We believe this AMA shows IBM playing a two-level game:

  • Openness as the adoption angle: Qiskit, libraries, and partner integration are the ecosystem hook. IBM can’t build a quantum market alone, and the fastest path to developer mindshare is open software and a partner-friendly posture that plugs into national lab and HPC realities.
  • Deep integration as the differentiator: Quantum is still an engineering problem – cryogenics, packaging, wiring density, controls, error reduction. That’s where IBM’s vertical integration can create advantage, similar to what we’ve seen in mainframe markets.

The trick is to keep those two vectors in balance. In other words, be open enough that the ecosystem can make money and build on top; while being integrated enough that IBM delivers a system that works at scale and gets better with each generation.

Key Message: IBM has an opening to be the platform company in quantum – if it keeps Qiskit and the partner ecosystem open, while continuing to win the engineering race underneath.

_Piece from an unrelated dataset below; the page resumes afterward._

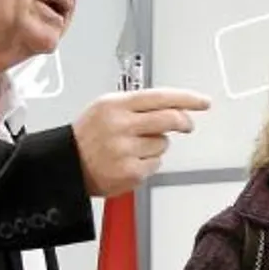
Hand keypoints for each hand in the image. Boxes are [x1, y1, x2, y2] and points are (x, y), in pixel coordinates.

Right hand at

Action item: Don’t be lulled into a sense of complacency with forecasts that suggest quantum is a next decade trend. Treat PQC with urgency and consider it a 2026 project. Inventory where cryptography lives (apps, APIs, third-party SaaS, etc.), prioritize crown jewel data and any long-retention records, and affect a phased migration plan with test environments and vendor deadlines. Assume adversaries can harvest encrypted data now and decrypt later, so the work has to start before the quantum day arrives.

At the same time, quantum computing itself is a lab + partner trend for the next several years. Assign a small team to track IBM’s roadmap, run targeted proofs in simulation/optimization where it fits, and build internal literacy, but don’t let it distract from PQC readiness and agentic buildouts. PQC is the near-term risk management imperative; quantum advantage is the longer-cycle opportunity but AI is today’s priority.